Emily, now confined to her room, will not come downstairs. She upbraids the visiting newspaper editor for altering the punctuation of her poems, objecting to Dr Holland's changes as "obviousness". She refuses to come down meet a potential suitor who admires her poetry – fearing he is too beautiful. Later she prays for a suitor and has a mystical vision. Emily explains to Vinnie that for her love is permanent, unlike a man who loves and then cools.

Diagnosed with Bright's disease, a kidney ailment, her health deteriorates with back pain and grand mal seizures. Mother, long suffering from melancholy, has a stroke and passes. Subsequently, Emily discovers that Austin is having an affair with a singer (Mrs Todd). Emily, with sympathy for Susan, confronts her brother's hypocrisy. With the strains growing, Vinnie points out to Emily her own intolerance of the failings of others.

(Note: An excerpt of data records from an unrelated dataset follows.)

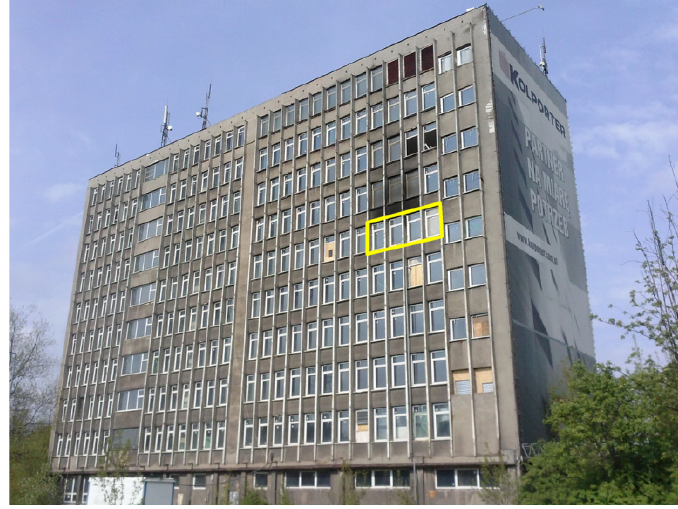
Figure 1. View of the building with the test room marked (on the west façade).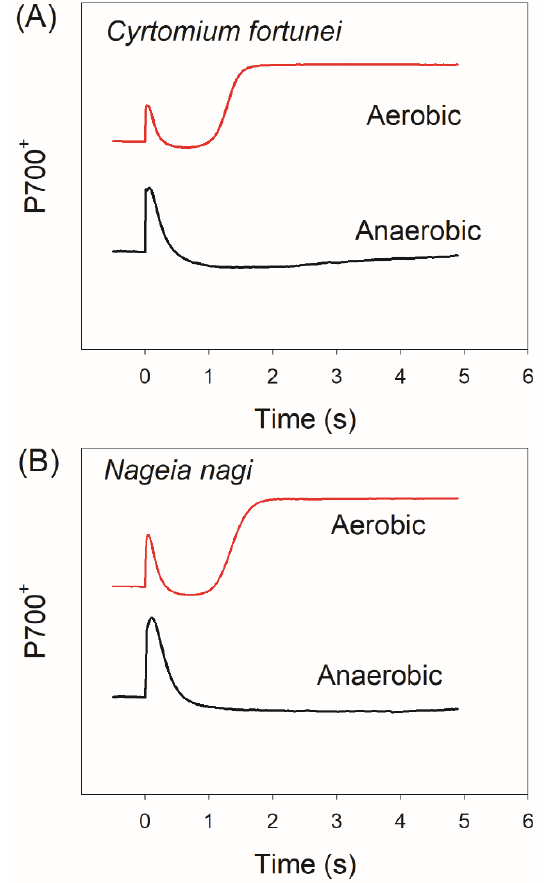
Figure 1. Redox kinetics of P700 upon transition from dark to actinic light (1809 µ mol photons m −2 s −1 ) in leaves of Cyrtomium fortune ( A ) and Nageia nagi ( B ) measured under aerobic and anaerobic conditions. The data are the means of five independent leaves from five independent plants.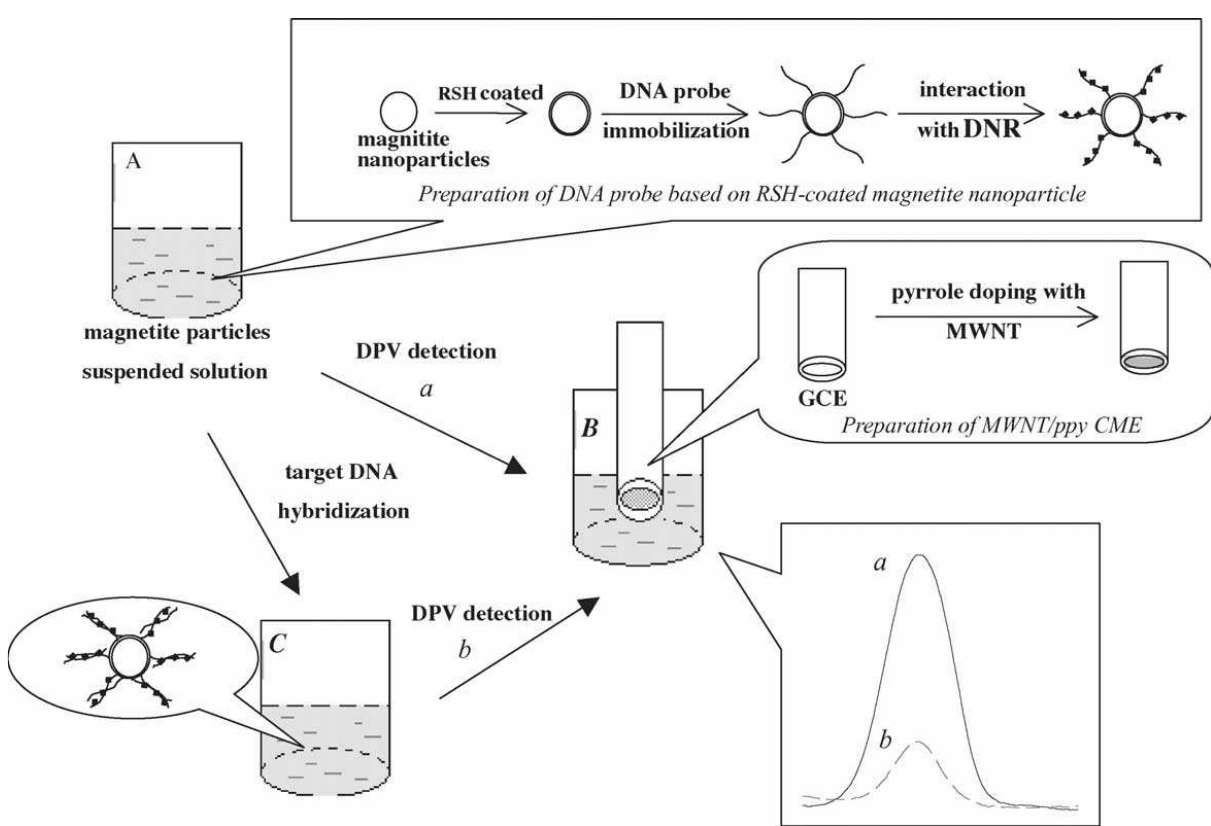
Figure 2. Schematic representation of electrochemical detection of DNA hybridization based on RSH coated magnetite nanoparticles labeled oligonucleotide DNA probe by MWCNTs/ppy GCE. Step A is the preparation of DNA probe, step B is the detection of DNR connected on DNA probe and step C is the hybridization with target sequences and its detection. Reproduced with permission from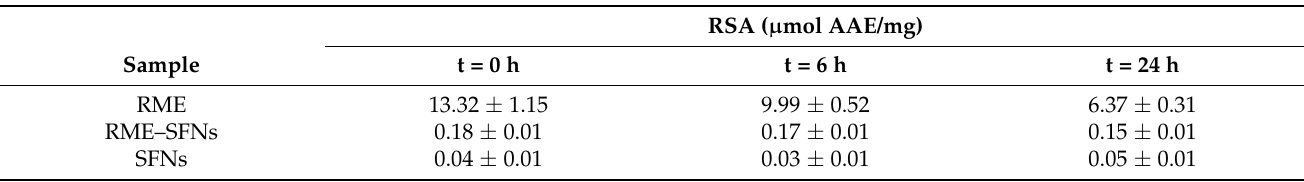
Table 5. Evolution of the Radical Scavenging Activity (RSA) determined by DPPH · Assay after the incubation period of the aqueous suspensions at 37 ◦ C. Values are expressed in µ mol AAE/mg of the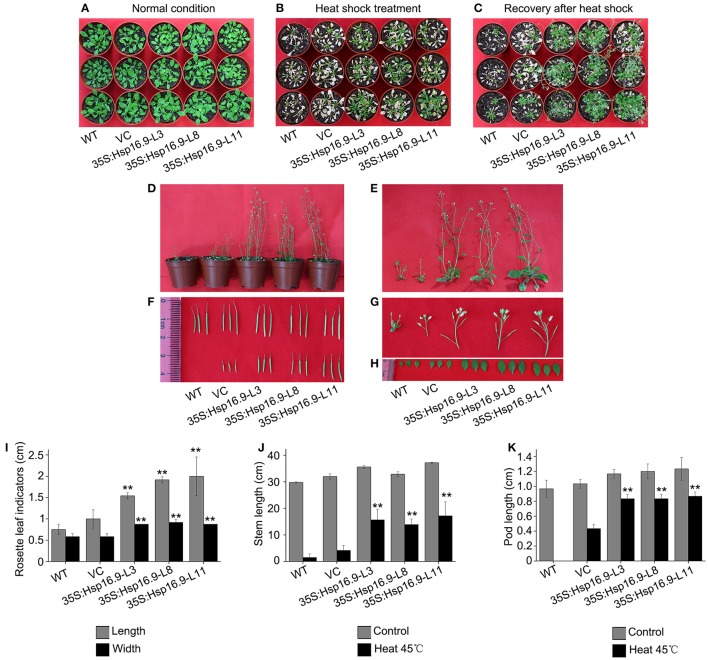
Growth status of WT, VC and MsHsp16.9-overexpressing Arabidopsis plants following 45°C heat stress for 48 h during the reproductive stage. (A) Growth status of control and transgenic plants under normal conditions. (B) Growth status of control and transgenic plants after 45°C heat stress for 48 h. (C) Growth status recovery of control and transgenic plants after 45°C heat stress. (D) Recovery of whole control and transgenic plants. (E–H) Recovery of the stem, silique, flower, and rosette leaf tissue of control and transgenic plants. Survival rate of WT and transgenic plants under normal conditions and after 45°C heat stress for 16 h. (I–K) Length of rosette leaf, stem, and silique indicators in control and transgenic plants. Bars represent the mean ± SE of three independent experiments. **Represent significant differences at p < 0.01 compared with WT plants.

Emily's condition deteriorates. She dies with Austin and Vinnie visibly distraught by her side.

== Production ==
On 10 September 2012, it was announced that Cynthia Nixon was set to play Emily Dickinson in a biopic directed by Terence Davies. In May 2015, after a long time in development hell, A Quiet Passion finally began production in Belgium. The film was shot at AED Studios in a replica of Dickinson's house. Additional scenes were also filmed in Amherst and Pelham, Massachusetts. Jennifer Ehle was cast in a key supporting role opposite Nixon.

== Reception ==
On review aggregator website Rotten Tomatoes, the film holds an approval rating of 91%, based on 152 reviews, and an average rating of 7.8/10. The website's critical consensus reads, "A Quiet Passion offers a finely detailed portrait of a life whose placid passage may not have been inherently cinematic, but is made more affecting by Cynthia Nixon's strong performance." On Metacritic, the film has a weighted average score of 78 out of 100, based on 31 critics, indicating "generally favorable reviews".

The film was highly praised by the British newspapers The Guardian and The Independent, whose review headline called it a "masterpiece of mood". Richard Brody of The New Yorker called it a "masterwork" and stated that the film would "take its place as one of [Davies's] finest creations". Had the film been given a limited release in the United States before 2017, Brody would have placed it first in his list of best films of 2016. Internationally, The New York Times stated in its review: "Mr. Davies ... possesses a poetic sensibility perfectly suited to its subject and a deep, idiosyncratic intuition about what might have made her tick." The Washington Post wrote: "Davies is a master of the slow build, lyrically evoking both the dreaminess and gravity of his subject and her verse".